» Task to carry out
Please copy every line of the items below without changing anything.

» Stored data
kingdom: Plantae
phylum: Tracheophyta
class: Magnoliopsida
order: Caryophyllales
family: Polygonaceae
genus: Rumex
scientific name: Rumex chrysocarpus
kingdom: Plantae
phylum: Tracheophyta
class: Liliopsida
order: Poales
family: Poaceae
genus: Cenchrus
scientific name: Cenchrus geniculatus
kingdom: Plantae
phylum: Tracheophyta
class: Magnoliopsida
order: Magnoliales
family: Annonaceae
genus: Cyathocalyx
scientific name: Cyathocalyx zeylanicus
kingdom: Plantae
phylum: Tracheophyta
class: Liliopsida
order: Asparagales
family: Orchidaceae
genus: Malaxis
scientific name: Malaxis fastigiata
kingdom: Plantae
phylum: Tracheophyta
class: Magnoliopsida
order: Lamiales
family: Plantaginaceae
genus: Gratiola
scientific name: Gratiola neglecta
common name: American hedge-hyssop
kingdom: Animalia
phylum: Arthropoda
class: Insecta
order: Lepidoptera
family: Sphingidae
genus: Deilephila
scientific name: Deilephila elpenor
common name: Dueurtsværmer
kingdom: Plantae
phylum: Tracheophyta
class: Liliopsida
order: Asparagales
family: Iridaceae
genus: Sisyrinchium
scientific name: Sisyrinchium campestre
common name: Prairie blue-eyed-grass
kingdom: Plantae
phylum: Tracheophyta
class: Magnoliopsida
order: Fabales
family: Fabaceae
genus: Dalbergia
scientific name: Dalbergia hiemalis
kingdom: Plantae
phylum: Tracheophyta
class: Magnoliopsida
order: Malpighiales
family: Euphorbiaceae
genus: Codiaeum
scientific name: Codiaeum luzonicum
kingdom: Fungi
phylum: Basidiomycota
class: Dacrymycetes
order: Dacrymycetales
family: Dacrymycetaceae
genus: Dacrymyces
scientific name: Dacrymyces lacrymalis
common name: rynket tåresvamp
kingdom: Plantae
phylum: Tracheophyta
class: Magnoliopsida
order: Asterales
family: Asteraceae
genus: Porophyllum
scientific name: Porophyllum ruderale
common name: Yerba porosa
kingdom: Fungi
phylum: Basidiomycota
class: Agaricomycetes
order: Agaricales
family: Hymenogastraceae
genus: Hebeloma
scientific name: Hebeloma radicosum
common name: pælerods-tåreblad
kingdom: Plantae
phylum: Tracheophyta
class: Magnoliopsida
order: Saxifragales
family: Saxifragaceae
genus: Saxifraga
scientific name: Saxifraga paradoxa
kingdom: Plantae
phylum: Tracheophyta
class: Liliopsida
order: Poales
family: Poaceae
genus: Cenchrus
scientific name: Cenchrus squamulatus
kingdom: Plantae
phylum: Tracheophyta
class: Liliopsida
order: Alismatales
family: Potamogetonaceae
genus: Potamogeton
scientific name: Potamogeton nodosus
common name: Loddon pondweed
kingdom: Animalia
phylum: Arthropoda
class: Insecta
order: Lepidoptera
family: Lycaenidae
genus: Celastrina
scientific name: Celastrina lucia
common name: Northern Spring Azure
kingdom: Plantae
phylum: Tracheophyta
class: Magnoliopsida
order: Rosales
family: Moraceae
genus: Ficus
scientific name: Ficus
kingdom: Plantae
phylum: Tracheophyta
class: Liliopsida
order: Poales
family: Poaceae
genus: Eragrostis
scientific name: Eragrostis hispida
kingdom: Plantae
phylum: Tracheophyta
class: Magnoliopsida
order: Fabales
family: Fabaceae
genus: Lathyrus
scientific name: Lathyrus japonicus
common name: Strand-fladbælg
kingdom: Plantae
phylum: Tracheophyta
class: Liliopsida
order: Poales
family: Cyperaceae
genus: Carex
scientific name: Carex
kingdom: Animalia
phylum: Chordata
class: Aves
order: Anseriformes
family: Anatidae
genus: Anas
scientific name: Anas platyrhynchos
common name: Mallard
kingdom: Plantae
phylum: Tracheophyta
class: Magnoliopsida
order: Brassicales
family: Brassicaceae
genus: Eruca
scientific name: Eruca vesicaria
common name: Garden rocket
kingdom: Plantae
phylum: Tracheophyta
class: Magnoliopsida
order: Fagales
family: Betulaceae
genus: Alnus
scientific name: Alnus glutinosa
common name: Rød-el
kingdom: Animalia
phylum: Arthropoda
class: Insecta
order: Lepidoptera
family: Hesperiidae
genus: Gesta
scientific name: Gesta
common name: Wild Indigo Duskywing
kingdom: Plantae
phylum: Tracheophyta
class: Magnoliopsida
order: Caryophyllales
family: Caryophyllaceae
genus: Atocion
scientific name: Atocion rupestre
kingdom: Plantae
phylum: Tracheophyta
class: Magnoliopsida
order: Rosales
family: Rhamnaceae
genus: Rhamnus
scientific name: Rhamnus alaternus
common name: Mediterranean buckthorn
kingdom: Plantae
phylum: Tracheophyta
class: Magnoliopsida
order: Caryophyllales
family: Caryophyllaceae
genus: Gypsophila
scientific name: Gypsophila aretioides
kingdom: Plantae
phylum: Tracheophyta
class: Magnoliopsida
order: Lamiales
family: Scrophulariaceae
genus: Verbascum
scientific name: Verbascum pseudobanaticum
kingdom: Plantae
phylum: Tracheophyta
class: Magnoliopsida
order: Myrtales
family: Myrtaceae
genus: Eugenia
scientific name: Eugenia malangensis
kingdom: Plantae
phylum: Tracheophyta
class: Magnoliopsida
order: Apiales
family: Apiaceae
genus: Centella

» Solution
kingdom: Plantae
phylum: Tracheophyta
class: Magnoliopsida
order: Caryophyllales
family: Polygonaceae
genus: Rumex
scientific name: Rumex chrysocarpus
kingdom: Plantae
phylum: Tracheophyta
class: Liliopsida
order: Poales
family: Poaceae
genus: Cenchrus
scientific name: Cenchrus geniculatus
kingdom: Plantae
phylum: Tracheophyta
class: Magnoliopsida
order: Magnoliales
family: Annonaceae
genus: Cyathocalyx
scientific name: Cyathocalyx zeylanicus
kingdom: Plantae
phylum: Tracheophyta
class: Liliopsida
order: Asparagales
family: Orchidaceae
genus: Malaxis
scientific name: Malaxis fastigiata
kingdom: Plantae
phylum: Tracheophyta
class: Magnoliopsida
order: Lamiales
family: Plantaginaceae
genus: Gratiola
scientific name: Gratiola neglecta
common name: American hedge-hyssop
kingdom: Animalia
phylum: Arthropoda
class: Insecta
order: Lepidoptera
family: Sphingidae
genus: Deilephila
scientific name: Deilephila elpenor
common name: Dueurtsværmer
kingdom: Plantae
phylum: Tracheophyta
class: Liliopsida
order: Asparagales
family: Iridaceae
genus: Sisyrinchium
scientific name: Sisyrinchium campestre
common name: Prairie blue-eyed-grass
kingdom: Plantae
phylum: Tracheophyta
class: Magnoliopsida
order: Fabales
family: Fabaceae
genus: Dalbergia
scientific name: Dalbergia hiemalis
kingdom: Plantae
phylum: Tracheophyta
class: Magnoliopsida
order: Malpighiales
family: Euphorbiaceae
genus: Codiaeum
scientific name: Codiaeum luzonicum
kingdom: Fungi
phylum: Basidiomycota
class: Dacrymycetes
order: Dacrymycetales
family: Dacrymycetaceae
genus: Dacrymyces
scientific name: Dacrymyces lacrymalis
common name: rynket tåresvamp
kingdom: Plantae
phylum: Tracheophyta
class: Magnoliopsida
order: Asterales
family: Asteraceae
genus: Porophyllum
scientific name: Porophyllum ruderale
common name: Yerba porosa
kingdom: Fungi
phylum: Basidiomycota
class: Agaricomycetes
order: Agaricales
family: Hymenogastraceae
genus: Hebeloma
scientific name: Hebeloma radicosum
common name: pælerods-tåreblad
kingdom: Plantae
phylum: Tracheophyta
class: Magnoliopsida
order: Saxifragales
family: Saxifragaceae
genus: Saxifraga
scientific name: Saxifraga paradoxa
kingdom: Plantae
phylum: Tracheophyta
class: Liliopsida
order: Poales
family: Poaceae
genus: Cenchrus
scientific name: Cenchrus squamulatus
kingdom: Plantae
phylum: Tracheophyta
class: Liliopsida
order: Alismatales
family: Potamogetonaceae
genus: Potamogeton
scientific name: Potamogeton nodosus
common name: Loddon pondweed
kingdom: Animalia
phylum: Arthropoda
class: Insecta
order: Lepidoptera
family: Lycaenidae
genus: Celastrina
scientific name: Celastrina lucia
common name: Northern Spring Azure
kingdom: Plantae
phylum: Tracheophyta
class: Magnoliopsida
order: Rosales
family: Moraceae
genus: Ficus
scientific name: Ficus
kingdom: Plantae
phylum: Tracheophyta
class: Liliopsida
order: Poales
family: Poaceae
genus: Eragrostis
scientific name: Eragrostis hispida
kingdom: Plantae
phylum: Tracheophyta
class: Magnoliopsida
order: Fabales
family: Fabaceae
genus: Lathyrus
scientific name: Lathyrus japonicus
common name: Strand-fladbælg
kingdom: Plantae
phylum: Tracheophyta
class: Liliopsida
order: Poales
family: Cyperaceae
genus: Carex
scientific name: Carex
kingdom: Animalia
phylum: Chordata
class: Aves
order: Anseriformes
family: Anatidae
genus: Anas
scientific name: Anas platyrhynchos
common name: Mallard
kingdom: Plantae
phylum: Tracheophyta
class: Magnoliopsida
order: Brassicales
family: Brassicaceae
genus: Eruca
scientific name: Eruca vesicaria
common name: Garden rocket
kingdom: Plantae
phylum: Tracheophyta
class: Magnoliopsida
order: Fagales
family: Betulaceae
genus: Alnus
scientific name: Alnus glutinosa
common name: Rød-el
kingdom: Animalia
phylum: Arthropoda
class: Insecta
order: Lepidoptera
family: Hesperiidae
genus: Gesta
scientific name: Gesta
common name: Wild Indigo Duskywing
kingdom: Plantae
phylum: Tracheophyta
class: Magnoliopsida
order: Caryophyllales
family: Caryophyllaceae
genus: Atocion
scientific name: Atocion rupestre
kingdom: Plantae
phylum: Tracheophyta
class: Magnoliopsida
order: Rosales
family: Rhamnaceae
genus: Rhamnus
scientific name: Rhamnus alaternus
common name: Mediterranean buckthorn
kingdom: Plantae
phylum: Tracheophyta
class: Magnoliopsida
order: Caryophyllales
family: Caryophyllaceae
genus: Gypsophila
scientific name: Gypsophila aretioides
kingdom: Plantae
phylum: Tracheophyta
class: Magnoliopsida
order: Lamiales
family: Scrophulariaceae
genus: Verbascum
scientific name: Verbascum pseudobanaticum
kingdom: Plantae
phylum: Tracheophyta
class: Magnoliopsida
order: Myrtales
family: Myrtaceae
genus: Eugenia
scientific name: Eugenia malangensis
kingdom: Plantae
phylum: Tracheophyta
class: Magnoliopsida
order: Apiales
family: Apiaceae
genus: Centella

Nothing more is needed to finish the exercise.